Adolfo Ibañes, restaurador: '‘O povo sem memória é facilmente manipulado'
“Nasci em Valência, Espanha, em 1980, me formei em Arquitetura e trabalhei no país. O que mais me encanta é poder preservar um pedacinho da História em cada trabalho, nem que seja um grão de areia. Em 2011, com 27% de desemprego na Espanha, decidi migrar. Escolhi o Brasil, uma economia emergente”
Conte algo que não sei.
Lá fora, o Brasil está muito bem vendido como marca, mas você chega aqui e a realidade é outra. Não é verdade o que falam. Os indicadores econômicos não são fiéis ao que realmente acontece.
Quais as diferenças entre Brasil e Espanha na forma como preservam o patrimônio histórico?
Estamos comparando dois continentes. Um país de dois mil anos não é a mesma coisa que um de 500. No Brasil, está tudo por fazer. É um país que precisa de olhares diferentes, de um processo de valorização da sua cultura. O brasileiro precisa conhecer muito mais sua História. Percebo que não existe um nacionalismo brasileiro, compatível com o trajeto cultural que o país tem. Isso está relacionado a uma educação insuficiente.
O que mais chama a sua atenção nesse sentido?
É só dar uma olhada nas cidades. Por exemplo, veja como o patrimônio é vandalizado no Rio, como estão constantemente sendo roubadas peças de esculturas para fundição. Os sucessivos roubos dos óculos de Carlos Drummond de Andrade mostram isso. Através do meu trabalho de fotogrametria, usando drones, estou tentando trazer uma ferramenta para registrar esse patrimônio em risco de sumir.
E o que já desapareceu?
Os moldes que geraram alguns monumentos não existem mais.

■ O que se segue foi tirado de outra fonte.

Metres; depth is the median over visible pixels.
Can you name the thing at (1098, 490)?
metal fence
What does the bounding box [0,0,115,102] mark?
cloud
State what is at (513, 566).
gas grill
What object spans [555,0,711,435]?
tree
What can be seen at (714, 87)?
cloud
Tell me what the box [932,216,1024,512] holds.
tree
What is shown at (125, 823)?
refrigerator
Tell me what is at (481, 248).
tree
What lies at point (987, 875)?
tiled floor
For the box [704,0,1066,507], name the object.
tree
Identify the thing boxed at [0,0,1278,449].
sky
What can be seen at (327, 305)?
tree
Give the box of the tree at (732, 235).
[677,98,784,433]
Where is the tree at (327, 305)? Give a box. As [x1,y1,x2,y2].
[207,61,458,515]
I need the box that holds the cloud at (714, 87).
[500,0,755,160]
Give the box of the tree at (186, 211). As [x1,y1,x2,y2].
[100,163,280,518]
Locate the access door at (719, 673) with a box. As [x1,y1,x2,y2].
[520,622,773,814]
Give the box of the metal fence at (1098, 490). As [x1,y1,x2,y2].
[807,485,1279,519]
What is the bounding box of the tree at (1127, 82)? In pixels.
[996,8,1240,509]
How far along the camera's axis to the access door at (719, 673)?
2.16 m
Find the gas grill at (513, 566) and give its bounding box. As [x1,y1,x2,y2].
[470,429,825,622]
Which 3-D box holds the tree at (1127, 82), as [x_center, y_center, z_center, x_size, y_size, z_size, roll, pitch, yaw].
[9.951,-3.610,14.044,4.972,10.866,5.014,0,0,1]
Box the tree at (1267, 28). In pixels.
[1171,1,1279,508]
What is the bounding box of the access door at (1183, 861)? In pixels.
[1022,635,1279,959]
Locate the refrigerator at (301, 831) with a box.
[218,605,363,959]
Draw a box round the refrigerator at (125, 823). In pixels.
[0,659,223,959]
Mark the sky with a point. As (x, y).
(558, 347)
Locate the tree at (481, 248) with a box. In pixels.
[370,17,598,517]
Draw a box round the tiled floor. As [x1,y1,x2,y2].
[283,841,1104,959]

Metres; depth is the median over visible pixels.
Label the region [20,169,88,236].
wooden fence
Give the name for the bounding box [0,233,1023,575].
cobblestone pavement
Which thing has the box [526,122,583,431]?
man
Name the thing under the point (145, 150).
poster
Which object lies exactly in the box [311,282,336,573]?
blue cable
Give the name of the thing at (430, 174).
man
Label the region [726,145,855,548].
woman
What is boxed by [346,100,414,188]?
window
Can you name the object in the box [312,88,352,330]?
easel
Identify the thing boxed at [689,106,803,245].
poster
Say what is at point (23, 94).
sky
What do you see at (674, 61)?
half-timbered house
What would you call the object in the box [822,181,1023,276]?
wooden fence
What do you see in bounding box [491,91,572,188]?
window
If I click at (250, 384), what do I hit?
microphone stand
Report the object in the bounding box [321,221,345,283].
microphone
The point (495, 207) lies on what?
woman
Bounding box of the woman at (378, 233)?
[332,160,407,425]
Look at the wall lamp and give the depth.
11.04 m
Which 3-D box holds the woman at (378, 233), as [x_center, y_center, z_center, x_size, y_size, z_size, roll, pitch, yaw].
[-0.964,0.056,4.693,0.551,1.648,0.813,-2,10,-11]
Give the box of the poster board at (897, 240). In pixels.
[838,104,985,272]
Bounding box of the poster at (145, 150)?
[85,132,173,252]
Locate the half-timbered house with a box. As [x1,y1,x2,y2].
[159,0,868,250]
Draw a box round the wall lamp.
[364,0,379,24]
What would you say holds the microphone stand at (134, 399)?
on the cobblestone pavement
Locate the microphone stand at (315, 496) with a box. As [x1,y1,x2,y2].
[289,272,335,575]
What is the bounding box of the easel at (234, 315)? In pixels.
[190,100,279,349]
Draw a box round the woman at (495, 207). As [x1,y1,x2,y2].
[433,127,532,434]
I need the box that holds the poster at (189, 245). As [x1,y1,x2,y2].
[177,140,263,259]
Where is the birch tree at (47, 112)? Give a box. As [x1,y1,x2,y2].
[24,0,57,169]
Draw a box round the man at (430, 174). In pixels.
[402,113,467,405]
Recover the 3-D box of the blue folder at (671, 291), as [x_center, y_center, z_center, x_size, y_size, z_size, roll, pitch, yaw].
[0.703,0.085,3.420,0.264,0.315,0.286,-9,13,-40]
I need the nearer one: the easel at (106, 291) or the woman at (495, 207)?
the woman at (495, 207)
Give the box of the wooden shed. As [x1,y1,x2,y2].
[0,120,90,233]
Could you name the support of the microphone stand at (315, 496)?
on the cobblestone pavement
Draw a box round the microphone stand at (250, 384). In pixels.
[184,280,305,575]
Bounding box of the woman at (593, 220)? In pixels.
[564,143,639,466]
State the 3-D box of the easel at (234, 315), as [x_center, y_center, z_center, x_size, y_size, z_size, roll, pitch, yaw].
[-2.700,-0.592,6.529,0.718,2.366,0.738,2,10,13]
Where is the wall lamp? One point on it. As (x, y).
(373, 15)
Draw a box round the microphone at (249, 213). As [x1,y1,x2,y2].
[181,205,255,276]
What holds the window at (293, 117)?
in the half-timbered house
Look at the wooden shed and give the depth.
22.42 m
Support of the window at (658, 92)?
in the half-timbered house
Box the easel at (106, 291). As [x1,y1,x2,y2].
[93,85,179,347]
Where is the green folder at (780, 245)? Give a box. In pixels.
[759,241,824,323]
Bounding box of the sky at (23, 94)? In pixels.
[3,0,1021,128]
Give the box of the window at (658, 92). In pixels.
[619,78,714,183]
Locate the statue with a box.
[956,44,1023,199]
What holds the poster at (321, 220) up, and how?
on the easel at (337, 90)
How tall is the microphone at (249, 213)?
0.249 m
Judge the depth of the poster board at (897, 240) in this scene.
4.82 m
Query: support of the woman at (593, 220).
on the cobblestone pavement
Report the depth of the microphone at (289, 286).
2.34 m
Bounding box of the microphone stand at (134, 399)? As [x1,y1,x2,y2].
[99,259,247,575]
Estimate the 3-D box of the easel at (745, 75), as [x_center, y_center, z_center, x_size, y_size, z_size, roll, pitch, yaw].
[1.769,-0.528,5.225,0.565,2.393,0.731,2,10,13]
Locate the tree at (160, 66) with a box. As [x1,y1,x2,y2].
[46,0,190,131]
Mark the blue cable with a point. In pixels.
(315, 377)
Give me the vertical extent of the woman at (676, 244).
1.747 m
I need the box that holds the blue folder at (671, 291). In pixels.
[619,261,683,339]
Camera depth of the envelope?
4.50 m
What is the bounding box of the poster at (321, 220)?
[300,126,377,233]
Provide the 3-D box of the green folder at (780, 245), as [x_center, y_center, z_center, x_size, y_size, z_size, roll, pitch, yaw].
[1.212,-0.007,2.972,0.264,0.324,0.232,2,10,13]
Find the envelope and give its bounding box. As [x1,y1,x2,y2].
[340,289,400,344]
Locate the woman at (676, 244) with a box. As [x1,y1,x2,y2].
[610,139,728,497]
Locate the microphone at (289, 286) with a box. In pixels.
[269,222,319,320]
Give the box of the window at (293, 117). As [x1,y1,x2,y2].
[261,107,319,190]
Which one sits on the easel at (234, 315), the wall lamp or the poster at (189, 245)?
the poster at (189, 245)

O povo sem sua memória não tem identidade, comete erros constantemente e é facilmente manipulado.
Você acha que, hoje, as pessoas se identificam com os locais onde vivem?

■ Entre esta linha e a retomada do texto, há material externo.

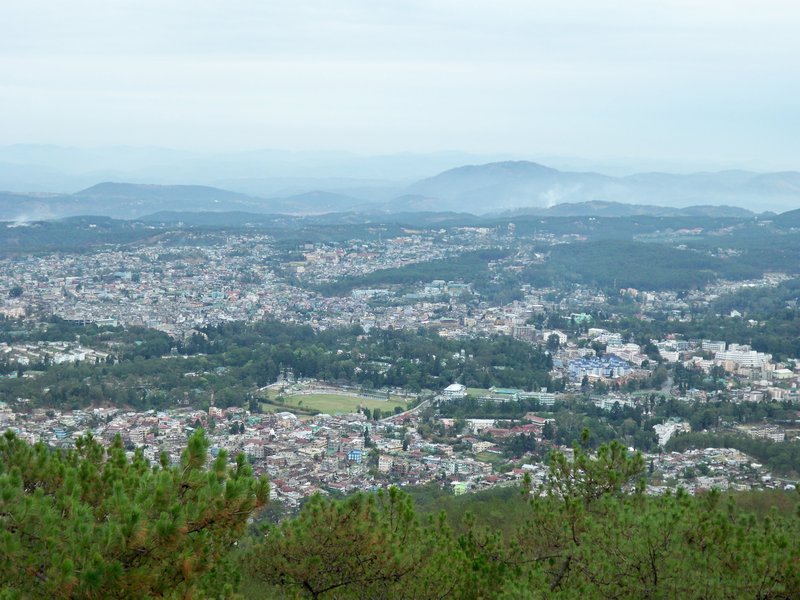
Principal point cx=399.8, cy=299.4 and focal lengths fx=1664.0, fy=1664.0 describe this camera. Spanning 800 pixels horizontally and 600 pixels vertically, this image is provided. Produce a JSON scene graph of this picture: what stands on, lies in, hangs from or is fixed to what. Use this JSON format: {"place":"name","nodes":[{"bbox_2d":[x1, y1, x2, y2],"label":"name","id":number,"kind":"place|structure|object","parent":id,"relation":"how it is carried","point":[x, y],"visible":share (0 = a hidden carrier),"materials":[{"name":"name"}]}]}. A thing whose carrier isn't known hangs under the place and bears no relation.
{"place":"outdoors","nodes":[
{"label":"outdoors","id":0,"kind":"place"},
{"bbox_2d":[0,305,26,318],"label":"building","id":1,"kind":"structure","parent":0,"point":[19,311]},
{"bbox_2d":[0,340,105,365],"label":"building","id":2,"kind":"structure","parent":0,"point":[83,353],"materials":[{"name":"white paint"}]},
{"bbox_2d":[62,316,118,326],"label":"building","id":3,"kind":"structure","parent":0,"point":[108,321],"materials":[{"name":"white"}]},
{"bbox_2d":[0,182,354,222],"label":"hill","id":4,"kind":"structure","parent":0,"point":[128,200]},
{"bbox_2d":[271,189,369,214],"label":"hill","id":5,"kind":"structure","parent":0,"point":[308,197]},
{"bbox_2d":[258,385,417,415],"label":"sports field","id":6,"kind":"structure","parent":0,"point":[310,397],"materials":[{"name":"green plant"}]},
{"bbox_2d":[347,448,362,461],"label":"blue building","id":7,"kind":"structure","parent":0,"point":[355,452],"materials":[{"name":"blue"}]},
{"bbox_2d":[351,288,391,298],"label":"building","id":8,"kind":"structure","parent":0,"point":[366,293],"materials":[{"name":"white"}]},
{"bbox_2d":[377,454,393,471],"label":"building","id":9,"kind":"structure","parent":0,"point":[381,463],"materials":[{"name":"white"}]},
{"bbox_2d":[0,0,799,169],"label":"sky","id":10,"kind":"structure","parent":0,"point":[252,120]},
{"bbox_2d":[0,212,799,505],"label":"valley","id":11,"kind":"structure","parent":0,"point":[795,478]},
{"bbox_2d":[0,229,522,337],"label":"town","id":12,"kind":"object","parent":11,"relation":"on","point":[10,283],"visible":0.81},
{"bbox_2d":[2,403,523,508],"label":"town","id":13,"kind":"object","parent":11,"relation":"on","point":[168,422],"visible":0.63},
{"bbox_2d":[0,322,550,411],"label":"forest","id":14,"kind":"object","parent":11,"relation":"on","point":[113,397],"visible":0.82,"materials":[{"name":"green wood"}]},
{"bbox_2d":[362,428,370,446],"label":"tree","id":15,"kind":"object","parent":11,"relation":"on","point":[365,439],"visible":0.87,"materials":[{"name":"green plant"}]},
{"bbox_2d":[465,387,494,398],"label":"grass field","id":16,"kind":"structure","parent":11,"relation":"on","point":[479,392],"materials":[{"name":"green plant"}]},
{"bbox_2d":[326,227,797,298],"label":"forest","id":17,"kind":"structure","parent":11,"relation":"on","point":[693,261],"materials":[{"name":"green wood"}]},
{"bbox_2d":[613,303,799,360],"label":"forest","id":18,"kind":"object","parent":11,"relation":"on","point":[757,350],"visible":0.81,"materials":[{"name":"green wood"}]},
{"bbox_2d":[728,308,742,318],"label":"white building","id":19,"kind":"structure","parent":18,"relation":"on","point":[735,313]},
{"bbox_2d":[645,446,782,493],"label":"town","id":20,"kind":"object","parent":11,"relation":"on","point":[764,478],"visible":0.46},
{"bbox_2d":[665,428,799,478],"label":"tree cluster","id":21,"kind":"object","parent":11,"relation":"on","point":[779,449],"visible":0.71,"materials":[{"name":"green plant"}]},
{"bbox_2d":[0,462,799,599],"label":"hillside","id":22,"kind":"structure","parent":0,"point":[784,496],"materials":[{"name":"green plant"}]},
{"bbox_2d":[0,422,267,599],"label":"pine tree","id":23,"kind":"object","parent":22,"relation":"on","point":[118,473],"visible":1,"materials":[{"name":"plant"}]},
{"bbox_2d":[247,485,477,599],"label":"pine tree","id":24,"kind":"object","parent":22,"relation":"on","point":[363,553],"visible":1,"materials":[{"name":"plant"}]},
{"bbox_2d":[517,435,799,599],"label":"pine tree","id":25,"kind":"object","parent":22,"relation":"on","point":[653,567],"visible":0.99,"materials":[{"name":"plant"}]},
{"bbox_2d":[1,145,799,208],"label":"mountain range","id":26,"kind":"structure","parent":0,"point":[65,155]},
{"bbox_2d":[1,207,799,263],"label":"forested hill","id":27,"kind":"structure","parent":0,"point":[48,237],"materials":[{"name":"green"}]},
{"bbox_2d":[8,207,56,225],"label":"smoke plume","id":28,"kind":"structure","parent":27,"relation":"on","point":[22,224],"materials":[{"name":"white"}]},
{"bbox_2d":[379,398,434,422],"label":"road","id":29,"kind":"structure","parent":0,"point":[403,414],"materials":[{"name":"grey asphalt"}]},
{"bbox_2d":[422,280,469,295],"label":"building","id":30,"kind":"structure","parent":0,"point":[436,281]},
{"bbox_2d":[442,383,466,399],"label":"white building","id":31,"kind":"structure","parent":0,"point":[451,387],"materials":[{"name":"white"}]},
{"bbox_2d":[451,481,467,495],"label":"building","id":32,"kind":"structure","parent":0,"point":[461,486],"materials":[{"name":"green"}]},
{"bbox_2d":[466,418,496,432],"label":"building","id":33,"kind":"structure","parent":0,"point":[482,422],"materials":[{"name":"white"}]},
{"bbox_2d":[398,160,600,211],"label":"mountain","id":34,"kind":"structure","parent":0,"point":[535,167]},
{"bbox_2d":[473,421,543,437],"label":"building","id":35,"kind":"structure","parent":0,"point":[496,431],"materials":[{"name":"red"}]},
{"bbox_2d":[479,387,556,404],"label":"building","id":36,"kind":"structure","parent":0,"point":[549,397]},
{"bbox_2d":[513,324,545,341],"label":"building","id":37,"kind":"structure","parent":0,"point":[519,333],"materials":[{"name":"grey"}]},
{"bbox_2d":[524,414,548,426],"label":"building","id":38,"kind":"structure","parent":0,"point":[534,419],"materials":[{"name":"red"}]},
{"bbox_2d":[542,330,567,346],"label":"building","id":39,"kind":"structure","parent":0,"point":[560,338],"materials":[{"name":"white"}]},
{"bbox_2d":[538,184,580,208],"label":"smoke plume","id":40,"kind":"structure","parent":0,"point":[552,199],"materials":[{"name":"white"}]},
{"bbox_2d":[570,312,592,324],"label":"building","id":41,"kind":"structure","parent":0,"point":[582,315],"materials":[{"name":"green glass"}]},
{"bbox_2d":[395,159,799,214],"label":"mountain","id":42,"kind":"structure","parent":0,"point":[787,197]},
{"bbox_2d":[567,355,631,379],"label":"blue building","id":43,"kind":"structure","parent":0,"point":[577,362],"materials":[{"name":"blue"}]},
{"bbox_2d":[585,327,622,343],"label":"building","id":44,"kind":"structure","parent":0,"point":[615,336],"materials":[{"name":"white paint"}]},
{"bbox_2d":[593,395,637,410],"label":"building","id":45,"kind":"structure","parent":0,"point":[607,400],"materials":[{"name":"white"}]},
{"bbox_2d":[605,341,642,365],"label":"building","id":46,"kind":"structure","parent":0,"point":[612,352],"materials":[{"name":"white paint"}]},
{"bbox_2d":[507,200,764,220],"label":"hill","id":47,"kind":"structure","parent":0,"point":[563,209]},
{"bbox_2d":[657,367,674,394],"label":"road","id":48,"kind":"structure","parent":0,"point":[668,387],"materials":[{"name":"grey concrete"}]},
{"bbox_2d":[656,339,686,362],"label":"building","id":49,"kind":"structure","parent":0,"point":[671,353],"materials":[{"name":"white paint"}]},
{"bbox_2d":[653,419,690,445],"label":"building","id":50,"kind":"structure","parent":0,"point":[663,436],"materials":[{"name":"white paint"}]},
{"bbox_2d":[702,340,725,353],"label":"building","id":51,"kind":"structure","parent":0,"point":[721,345],"materials":[{"name":"white paint"}]},
{"bbox_2d":[714,344,769,371],"label":"white building","id":52,"kind":"structure","parent":0,"point":[741,352],"materials":[{"name":"white"}]},
{"bbox_2d":[738,424,785,442],"label":"building","id":53,"kind":"structure","parent":0,"point":[774,436],"materials":[{"name":"white paint"}]},
{"bbox_2d":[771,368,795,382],"label":"building","id":54,"kind":"structure","parent":0,"point":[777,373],"materials":[{"name":"white"}]}
]}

Poucas vezes. Há mais identificação quando há o aspecto religioso, com a igreja do bairro, como na Penha. Agora começa a existir uma proteção, como no caso da Marina da Glória: cortaram um monte de árvores, e a associação começou a reclamar.
Como aprendeu a técnica que hoje aplica?
Sou autodidata. Consegui tudo a partir da busca por enxergar oportunidades e gerar um mercado que não existe. Procurei obter conhecimentos de topografia, que já usa essa técnica. Com isso, trouxe todas as áreas juntas, arquitetura, restauração e fotografia, para gerar um novo tipo de produto.
Que forma de patrimônio é mais interessante de ser registrada?
Todo monumento tem seu interesse. Gosto muito de pesquisar cada prédio, saber com o que estou lidando. Para mim, o mais interessante são os prédios oficiais, como representação do poder de cada época.
As transformações para as Olimpíadas afetam a memória da cidade?
Uma cidade em transformação está em estado de urgência. A gente nem sabe o que tem sido encontrado aqui no Porto Maravilha. As fundações dos prédios, que foram feitas de novo, com certeza destruíram boa parte da História do Brasil. Todos os atracadouros do Cais em que chegaram cerca de 2 milhões de escravos têm sido afetados.
Isso ocorre com todo o conjunto do Cais?
Temos preservado o Cais da Imperatriz, apenas um pequeno registro do que era na época. As intervenções para as Olimpíadas são muito específicas, sem uma visão da interligação da cidade com elas. O povo não está sendo consultado sobre as transformações urbanas.
O que é trabalhar com memória em um momento marcado pelo efêmero?
Trabalhar com memória, preservá-la, é muito importante porque estamos no efêmero e, num mundo assim, tudo tem data de validade. O que é publicado em um dia, no outro some. Há coisas que não resistem à globalização.